Stock recommendation 

The company is currently in the initial phase of the extractions and mining process, which is dampening the financials as of now. In the recent quarter, the company narrowed its operating losses, which is a positive factor for the company in the near term. The improving global macros and construction activities with the rise in commodity prices will be supportive for the company to carry out mining operations. Technically the stock should sustain above the support levels of CAD 0.035 and be able to sustain the 50 DMA of 0.033, which will further add on fuel to the stocks rally in the near term.

Therefore, based on the above rationale and chart pattern, we recommend a “Watch” rating at the closing market price of CAD 0.040 on March 7, 2022.  Additionally, the markets are trading in a highly volatile zone currently due to certain macro-economic issues and geopolitical tensions prevailing. Therefore, it is prudent to follow a cautious approach while investing.

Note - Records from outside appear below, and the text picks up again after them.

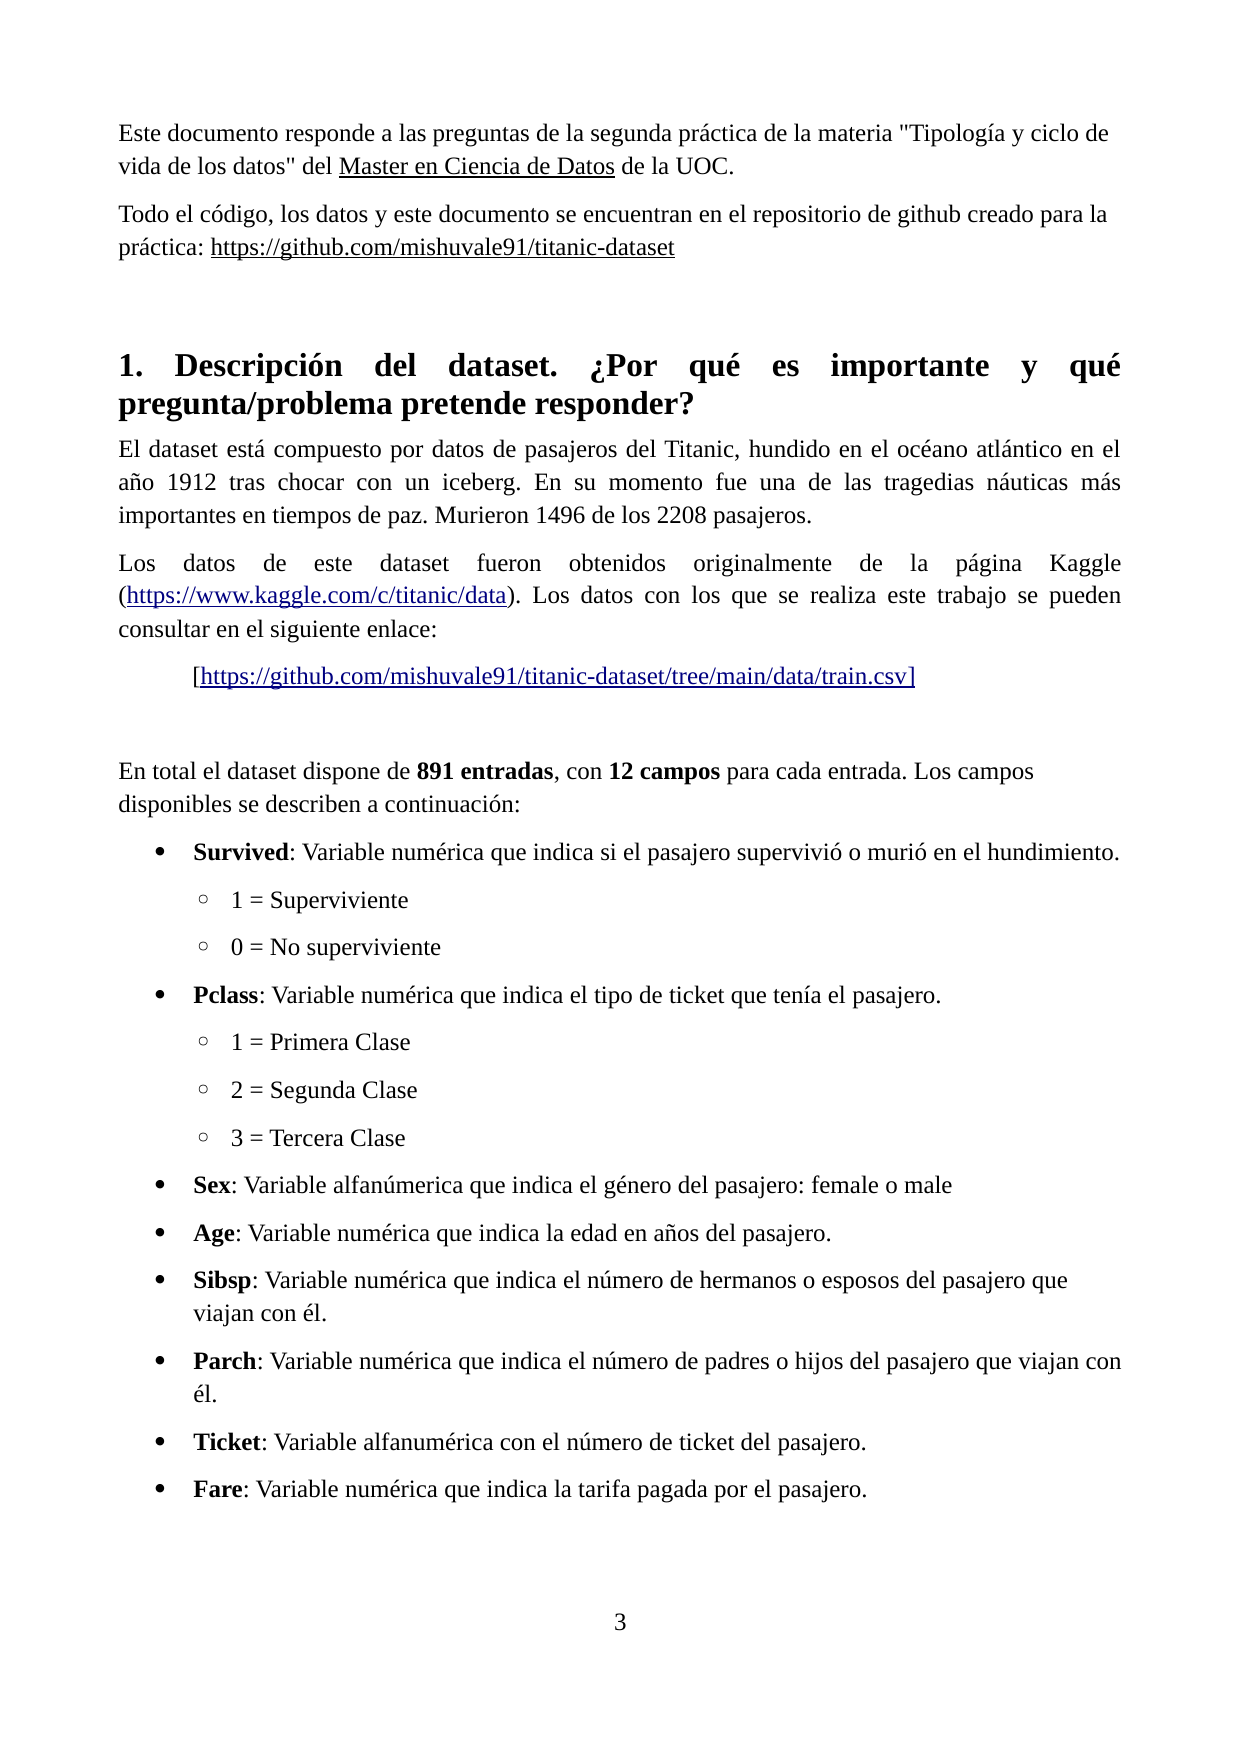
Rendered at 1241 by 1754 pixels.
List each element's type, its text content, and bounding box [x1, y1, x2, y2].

text El dataset está compuesto por datos de pasajeros del Titanic, hundido en el atlántico en el año 1912 tras chocar con un iceberg. En su momento fue una de las tragedias náuticas más importantes en tiempos de paz. Murieron 1496 de los 2208 pasajeros. [118, 434, 1122, 529]
list class: Variable numérica que indica el tipo de ticket que tenía el pasajero. [156, 980, 1122, 1009]
list icket: Variable alfanumérica con el número de ticket del pasajero. [156, 1427, 1122, 1456]
list 0 = No superviviente [193, 932, 1122, 961]
list ex: Variable alfanúmerica que indica el del pasajero: female [156, 1170, 1122, 1199]
list 1 = Primera Clase [193, 1027, 1122, 1056]
list : Variable numérica que indica si el pasajero o murió en el hundimiento. [156, 837, 1122, 866]
list are: Variable numérica que indica la tarifa pagada por el pasajero. [156, 1474, 1122, 1503]
text [] [118, 661, 1122, 690]
list 1 = Superviviente [193, 885, 1122, 913]
list 2 = Segunda Clase [193, 1075, 1122, 1104]
text En total el dataset dispone de 891 entradas, con 12 campos para cada entrada. Los campos disponibles se describen a continuación: [118, 756, 1122, 818]
list ibsp: Variable numérica que indica el número de hermanos o esposos del pasajero que viajan con él. [156, 1266, 1122, 1327]
subtitle 1. Descripción del dataset. ¿Por qué es importante y qué pregunta/problema pretende responder? [118, 345, 1122, 421]
list 3 = Tercera Clase [193, 1123, 1122, 1151]
list arch: Variable numérica que indica el número de padres o hijos del pasajero que viajan con él. [156, 1346, 1122, 1408]
list ge: Variable numérica que indica la edad en años del pasajero. [156, 1218, 1122, 1247]
text Los datos de este dataset fueron obtenidos originalmente de la página Kaggle (https://www.kaggle.com/c/titanic/data). Los datos con los que se realiza este trabajo se pueden consultar en el siguiente enlace: [118, 548, 1122, 642]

One-Year Technical Price Chart (as on March 7, 2022). Source: REFINITIV, Analysis by Kalkine Group


Disclaimer

The advice given by Kalkine Canada Advisory Services Inc. and provided on this website is general information only and it does not take into account your investment objectives, financial situation and the particular needs of any particular person. You should therefore consider whether the advice is appropriate to your investment objectives, financial situation and needs before acting upon it. You should seek advice from a financial adviser, stockbroker or other professional (including taxation and legal advice) as necessary before acting on any advice. Not all investments are appropriate for all people. The website www.kalkine.ca is published by Kalkine Canada Advisory Services Inc. The link to our Terms & Conditions has been provided please go through them. On the date of publishing this report (mentioned on the website), employees and/or associates of Kalkine do not hold positions in any of the stocks covered on the website. These stocks can change any time and readers of the reports should not consider these stocks as advice or recommendations later.

Past performance is not a reliable indicator of future performance.